-- TO DO --
Read the material below and count the lines holding the string "between". Give that count with nothing added.

'''

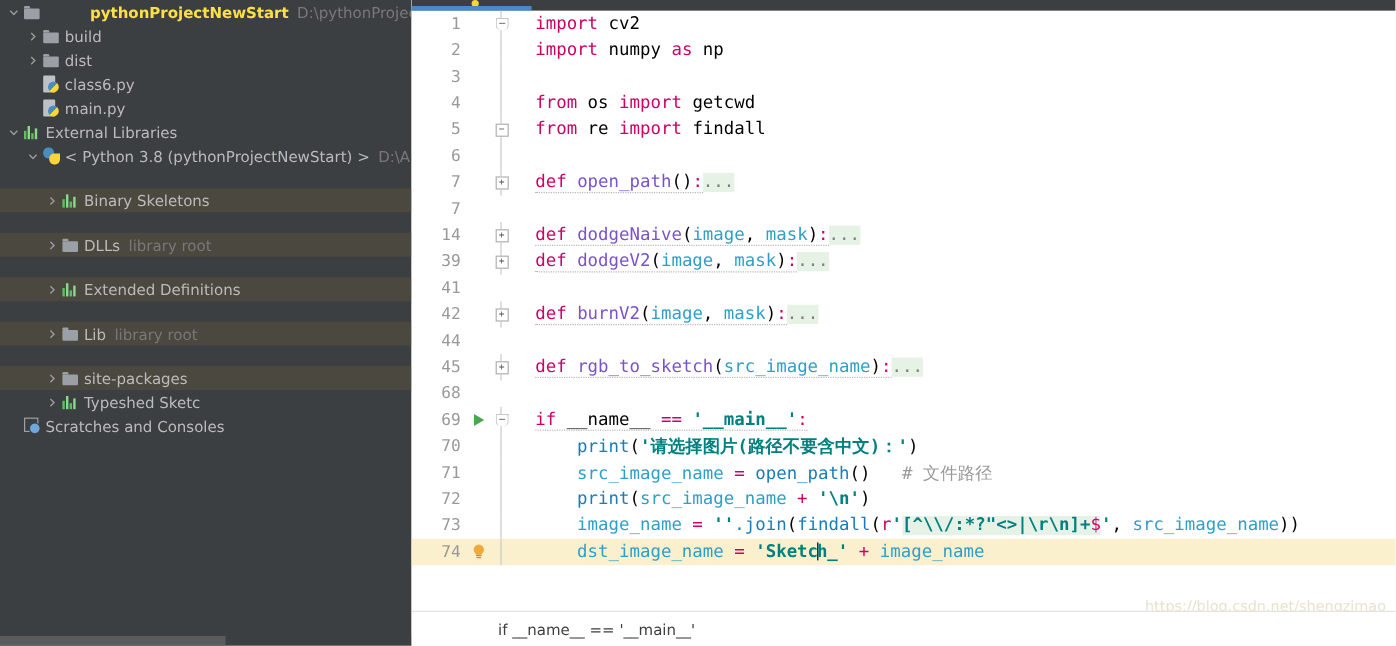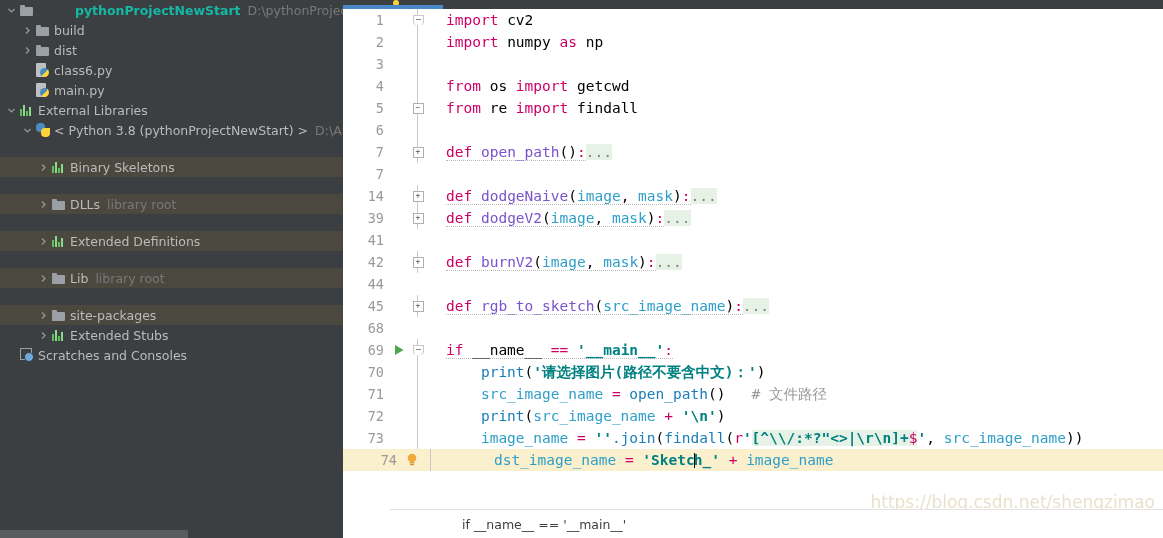--- a/index.html
+++ b/index.html
@@ -46,21 +46,21 @@
     font-size: 9px;
   }
   .arrow.none { color: transparent; }
   .arrow svg { display:block; }
   .ic {
     width: 17px; height: 20px;
     flex: 0 0 17px;
     display: flex; align-items: center; justify-content: center;
   }
   .lbl { margin-left: 3px; }
-  .lbl.bold { font-weight: bold; color: #14b8a6; margin-left: 40px; }
+  .lbl.bold { font-weight: bold; color: #fde047; margin-left: 40px; }
   .sub {
     margin-left: 7px;
     color: #787878;
   }
   .indent0 { padding-left: 4px; }
   .indent1 { padding-left: 20px; }
   .indent2 { padding-left: 36px; }
 
   
   .folder { width: 13px; height: 11px; position: relative; }
@@ -158,21 +158,21 @@
   .cline {
     position: relative;
     height: 22px;
     display: flex;
     align-items: center;
     white-space: pre;
     font-family: "DejaVu Sans Mono", monospace;
     font-size: 14.5px;
     color: #000000;
   }
-  .cline.current { background: #FAF0CD; padding-left: 13px; }
+  .cline.current { background: #FAF0CD; }
   .gutter {
     position: relative;
     width: 47px;
     flex: 0 0 47px;
     height: 22px;
     text-align: right;
     padding-right: 6px;
     box-sizing: border-box;
     font-family: "DejaVu Sans Mono", monospace;
     font-size: 13.5px;
@@ -232,26 +232,25 @@
   #breadcrumb {
     position:absolute;
     left:0; right:0; bottom:0; height:28px;
     background:#FFFFFF;
     border-top:1px solid #E2E2E2;
     display:flex; align-items:center;
     padding-left:72px;
     font-family:"DejaVu Sans", sans-serif;
     font-size:12.5px;
     color:#404040;
-    margin-left:47px;
   }
   #watermark {
     position:absolute;
     right:8px; bottom:26px;
-    font-size:17px;
+    font-size:12px;
     color:#E8E2CB;
     font-family:"DejaVu Sans", sans-serif;
     pointer-events:none;
     margin-top:12px;
   }
 </style>
 </head>
 <body>
 
 <div id="app">
@@ -435,21 +434,21 @@
             </svg>
           </span>
           <span class="ic">
             <span class="bars">
               <i style="height:7px"></i>
               <i style="height:11px;background:#8CD98C"></i>
               <i style="height:5px"></i>
               <i style="height:9px;background:#8CD98C"></i>
             </span>
           </span>
-          <span class="lbl">Extended Stubs</span>
+          <span class="lbl">Typeshed Sketc</span>
         </div>
         <div class="row indent0">
           <span class="arrow none"></span>
           <span class="ic">
             <span class="scratch">
               <span class="sq"></span>
               <span class="cl"></span>
             </span>
           </span>
           <span class="lbl">Scratches and Consoles</span>

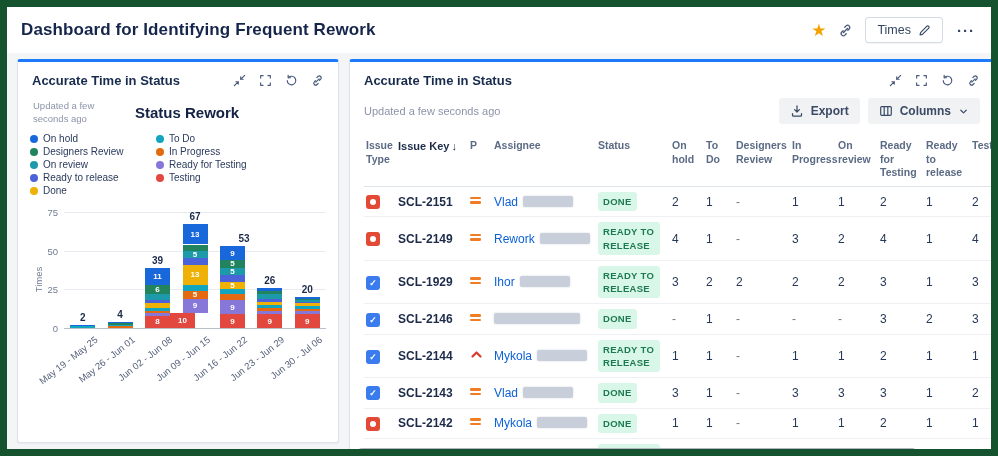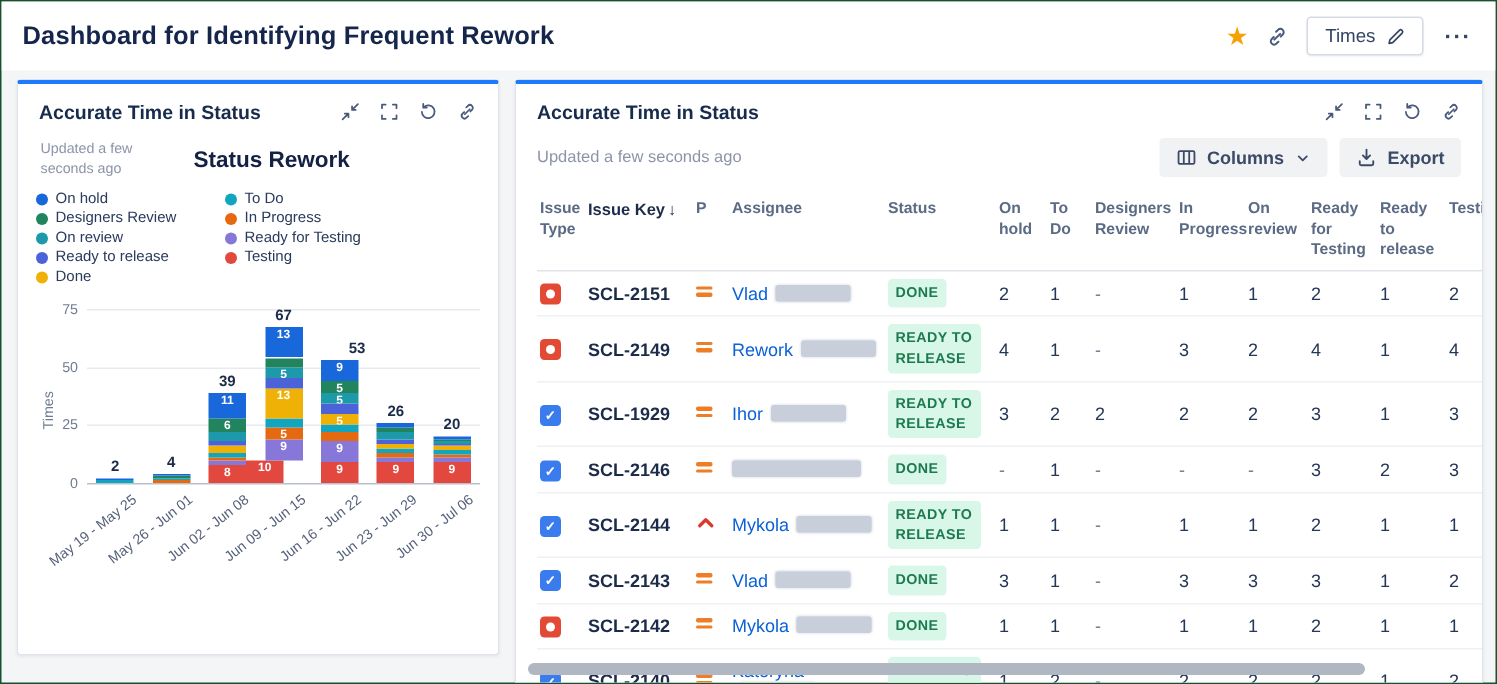--- a/index.html
+++ b/index.html
@@ -1,18 +1,18 @@
 <!DOCTYPE html>
 <html><head>
 <meta charset="utf-8">
 <style>
   *{margin:0;padding:0;box-sizing:border-box}
   html,body{width:998px;height:456px}
   body{font-family:"Liberation Sans",sans-serif;background:#fff;color:#172b4d;overflow:hidden}
-  .page{width:998px;height:456px;background:#f4f5f7;border:1px solid #14532d;overflow:hidden;display:flex;flex-direction:column}
+  .page{width:998px;height:456px;background:#f4f5f7;border:7px solid #14532d;overflow:hidden;display:flex;flex-direction:column}
 
   
   .topbar{height:46px;flex:0 0 46px;background:#fff;display:flex;align-items:center;justify-content:space-between;padding:0 12px 0 14px}
   .page-title{font-size:17px;font-weight:700;color:#15254b;letter-spacing:.1px}
   .topbar-actions{display:flex;align-items:center;gap:10px}
   .star{color:#f5a200;font-size:17px;line-height:1;cursor:pointer;background:none;border:none}
   .icon-btn{background:none;border:none;display:inline-flex;align-items:center;cursor:pointer;padding:2px}
   .btn{display:inline-flex;align-items:center;gap:7px;background:#fff;border:1px solid #d5dbe3;border-radius:3px;padding:5px 11px;font-size:12.5px;font-weight:500;color:#344563;font-family:inherit;cursor:pointer;box-shadow:0 1px 1px rgba(23,43,77,.05)}
   .more-btn{border:none;background:none;font-size:15px;font-weight:700;color:#344563;letter-spacing:1px;cursor:pointer;padding:2px 4px}
   svg.ic{display:block}
@@ -34,21 +34,21 @@
   .legend-col{display:flex;flex-direction:column}
   .legend-col-1{width:126px}
   .legend-item{display:flex;align-items:center;gap:5px;height:13px;cursor:pointer}
   .dot{width:8px;height:8px;border-radius:50%;flex:0 0 8px}
   .legend-label{font-size:10px;color:#2a3a5c;white-space:nowrap}
   .plot{position:absolute;left:46px;top:150px;width:262px;height:116px}
   .gridline{position:absolute;left:0;width:100%;height:1px;background:#e8eaef}
   .gridline.axis{background:#b9c0cc}
   .ytick{position:absolute;width:24px;text-align:right;font-size:9.5px;color:#707c93;left:-30px}
   .ylabel{position:absolute;left:-38px;top:62px;font-size:9.5px;color:#707c93;transform:rotate(-90deg)}
-  .seg{position:absolute;display:flex;justify-content:center;overflow:hidden}
+  .seg{position:absolute;display:flex;align-items:center;justify-content:center;overflow:hidden}
   .seg span{font-size:8px;font-weight:700;color:#fff}
   .bar-total{position:absolute;text-align:center;font-size:10px;font-weight:700;color:#1c2b4a}
   .xlab{position:absolute;top:122px;width:0;height:0}
   .xlab span{position:absolute;right:-6px;top:0;white-space:nowrap;font-size:9.5px;color:#55607a;transform:rotate(-38deg);transform-origin:100% 0%;display:block}
 
   
   .toolbar{display:flex;align-items:center;justify-content:space-between;padding:6px 14px 10px}
   .updated-inline{font-size:11px;color:#8b94a8}
   .toolbar-btns{display:flex;gap:8px}
   .btn-soft{display:inline-flex;align-items:center;gap:7px;background:#f1f2f4;border:none;border-radius:3px;padding:6px 11px;font-size:12px;font-weight:600;color:#3b4a66;font-family:inherit;cursor:pointer}
@@ -322,34 +322,34 @@
               <svg class="ic" width="13" height="13" viewBox="0 0 14 14" fill="none" stroke="#49597a" stroke-width="1.25" stroke-linecap="round" stroke-linejoin="round">
                 <path d="M5.2 8.8l3.6-3.6M6.3 3.9l1.2-1.2a2.05 2.05 0 0 1 2.9 2.9L9.2 6.8M7.7 10.1l-1.2 1.2a2.05 2.05 0 0 1-2.9-2.9l1.2-1.2"></path>
               </svg>
             </button>
         </div>
       </div>
       <div class="toolbar">
         <span class="updated-inline">Updated a few seconds ago</span>
         <div class="toolbar-btns">
           <button class="btn-soft">
+            <svg class="ic" width="14" height="14" viewBox="0 0 14 14" fill="none" stroke="#3b4a66" stroke-width="1.25" stroke-linecap="round" stroke-linejoin="round">
+                <path d="M2.5 9.5v1.7a1 1 0 0 0 1 1h7a1 1 0 0 0 1-1V9.5M7 1.8v6M4.6 5.6L7 8l2.4-2.4"></path>
+              </svg>
+            <span>Export</span>
+          </button>
+          <button class="btn-soft">
             <svg class="ic" width="14" height="14" viewBox="0 0 14 14" fill="none" stroke="#3b4a66" stroke-width="1.2" stroke-linejoin="round">
                 <rect x="1.7" y="2.7" width="10.6" height="8.6" rx="1"></rect>
                 <path d="M5.2 2.7v8.6M8.8 2.7v8.6"></path>
               </svg>
             <span>Columns</span>
             <svg class="ic" width="11" height="11" viewBox="0 0 14 14" fill="none" stroke="#3b4a66" stroke-width="1.5" stroke-linecap="round" stroke-linejoin="round">
                 <path d="M3.6 5.4L7 8.8l3.4-3.4"></path>
               </svg>
-          </button>
-          <button class="btn-soft">
-            <svg class="ic" width="14" height="14" viewBox="0 0 14 14" fill="none" stroke="#3b4a66" stroke-width="1.25" stroke-linecap="round" stroke-linejoin="round">
-                <path d="M2.5 9.5v1.7a1 1 0 0 0 1 1h7a1 1 0 0 0 1-1V9.5M7 1.8v6M4.6 5.6L7 8l2.4-2.4"></path>
-              </svg>
-            <span>Export</span>
           </button>
         </div>
       </div>
       <div class="table-wrap">
         <table>
           <colgroup>
             <col style="width:32px">
               <col style="width:72px">
               <col style="width:24px">
               <col style="width:104px">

'''

-- RESULT BELOW --
2